Confused Sourcing Arrangements
Like in any industry, outsourcing partners come in many forms. The two most common forms in the talent industry are Recruitment Process Outsourcers (RPOs) specializing in outsourcing the permanent workforce recruitment function, and Managed Service Providers (MSPs) that act as an intermediary between large employers and their community of indirect staffing vendors.
While many of the skills and capabilities of RPOs and MSPs are the same. Previously, it used to be that large employers would employ both. One reason for this was that HR wanted to outsource non-core administrative and recruitment activities. Therefore making the case to hire an RPO—while purchasing leaders recognized how much time and the cost was going into indirect staffing—then making the case to hire an MSP.
The net result of these strategies is that companies today employing both RPOs and MSPs, are brushing under the carpet the unavoidable fact that sourcing and managing talent isn’t so different, irrespective of the contractual relationship.
Hiring an RPO and MSP encourages the duplication of technologies, processes, resources, etc. It creates wastage, often hidden under the ‘cost of doing business’ label found in administrative budgets. The reality is that one partner should, and probably could be able to perform both RPO and MSP roles were a TOTAL TALENT MANAGEMENT approach adopted.

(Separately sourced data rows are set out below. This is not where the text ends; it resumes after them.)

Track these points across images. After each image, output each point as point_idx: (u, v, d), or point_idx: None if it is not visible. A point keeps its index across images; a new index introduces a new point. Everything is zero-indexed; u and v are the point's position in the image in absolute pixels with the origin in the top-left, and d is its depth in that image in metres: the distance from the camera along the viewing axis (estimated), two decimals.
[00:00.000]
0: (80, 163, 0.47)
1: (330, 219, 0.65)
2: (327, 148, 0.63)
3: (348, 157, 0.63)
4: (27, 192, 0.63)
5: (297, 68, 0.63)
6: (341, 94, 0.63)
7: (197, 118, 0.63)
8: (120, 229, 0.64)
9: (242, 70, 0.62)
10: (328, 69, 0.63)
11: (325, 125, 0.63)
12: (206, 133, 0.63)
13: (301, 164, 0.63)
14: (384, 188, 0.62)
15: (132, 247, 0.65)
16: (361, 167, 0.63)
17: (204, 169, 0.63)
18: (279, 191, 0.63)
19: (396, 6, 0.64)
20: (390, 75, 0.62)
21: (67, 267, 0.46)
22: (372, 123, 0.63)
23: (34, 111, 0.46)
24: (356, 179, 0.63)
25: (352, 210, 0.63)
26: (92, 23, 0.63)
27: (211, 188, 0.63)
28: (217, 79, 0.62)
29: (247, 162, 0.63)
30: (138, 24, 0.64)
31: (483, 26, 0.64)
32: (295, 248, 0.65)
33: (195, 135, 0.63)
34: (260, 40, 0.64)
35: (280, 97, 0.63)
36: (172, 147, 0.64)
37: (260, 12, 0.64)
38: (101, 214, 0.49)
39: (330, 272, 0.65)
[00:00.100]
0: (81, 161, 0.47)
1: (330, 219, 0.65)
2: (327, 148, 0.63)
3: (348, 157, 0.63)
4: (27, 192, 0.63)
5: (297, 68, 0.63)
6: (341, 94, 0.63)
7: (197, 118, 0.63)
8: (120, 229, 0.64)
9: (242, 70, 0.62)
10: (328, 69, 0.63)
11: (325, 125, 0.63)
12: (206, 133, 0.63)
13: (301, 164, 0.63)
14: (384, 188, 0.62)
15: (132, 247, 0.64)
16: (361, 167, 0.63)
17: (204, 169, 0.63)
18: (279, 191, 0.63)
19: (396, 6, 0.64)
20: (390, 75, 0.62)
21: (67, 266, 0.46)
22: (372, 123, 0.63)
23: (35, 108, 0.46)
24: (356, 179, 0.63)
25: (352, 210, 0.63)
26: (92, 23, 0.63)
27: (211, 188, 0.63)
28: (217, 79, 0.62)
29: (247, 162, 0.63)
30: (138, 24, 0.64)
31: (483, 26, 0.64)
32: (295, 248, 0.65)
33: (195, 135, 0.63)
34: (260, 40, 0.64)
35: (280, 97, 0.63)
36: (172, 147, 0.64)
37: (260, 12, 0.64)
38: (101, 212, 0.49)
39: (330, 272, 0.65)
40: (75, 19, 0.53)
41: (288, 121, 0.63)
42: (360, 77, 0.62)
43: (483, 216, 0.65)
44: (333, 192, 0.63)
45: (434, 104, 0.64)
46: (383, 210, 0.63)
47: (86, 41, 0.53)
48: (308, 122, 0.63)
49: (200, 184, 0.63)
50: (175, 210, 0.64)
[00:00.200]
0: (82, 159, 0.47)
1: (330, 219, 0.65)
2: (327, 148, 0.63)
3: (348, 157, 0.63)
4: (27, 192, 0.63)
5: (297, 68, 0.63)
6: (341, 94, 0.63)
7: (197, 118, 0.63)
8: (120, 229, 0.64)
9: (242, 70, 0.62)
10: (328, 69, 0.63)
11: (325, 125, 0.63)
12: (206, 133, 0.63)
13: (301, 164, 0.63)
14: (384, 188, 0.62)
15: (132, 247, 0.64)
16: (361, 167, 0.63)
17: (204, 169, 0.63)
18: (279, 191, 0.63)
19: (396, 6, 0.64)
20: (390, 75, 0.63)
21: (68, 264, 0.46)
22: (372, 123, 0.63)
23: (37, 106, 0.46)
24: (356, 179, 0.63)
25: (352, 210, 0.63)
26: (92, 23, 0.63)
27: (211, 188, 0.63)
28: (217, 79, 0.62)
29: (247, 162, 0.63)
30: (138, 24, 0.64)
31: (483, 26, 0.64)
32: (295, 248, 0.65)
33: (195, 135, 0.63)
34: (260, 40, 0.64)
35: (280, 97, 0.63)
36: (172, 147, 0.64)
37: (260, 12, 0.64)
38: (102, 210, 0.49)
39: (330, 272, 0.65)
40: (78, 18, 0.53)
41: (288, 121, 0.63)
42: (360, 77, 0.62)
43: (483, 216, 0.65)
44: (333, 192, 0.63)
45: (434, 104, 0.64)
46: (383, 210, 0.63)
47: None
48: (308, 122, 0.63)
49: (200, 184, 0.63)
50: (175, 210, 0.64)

Direct Sourcing is Raising New Questions
The opportunity highlighted by the role of direct sourcing to serve both employment and contingent contract structures exposes more than ever the need to consolidate talent approaches into a joined-up strategy.
Using social media to promote work opportunities—be it a task, a project, a short-term skills requirement, or a permanent role—bridges the divide in talent sourcing that exists today. Executives who are less connected with the talent discipline are scratching their heads and asking the obvious question:
“If we plan to use the same tech ecosystem to manage our job boards and social sites to source both job vacancies and gigging opportunities, why do we have two or more partners fulfilling these services?”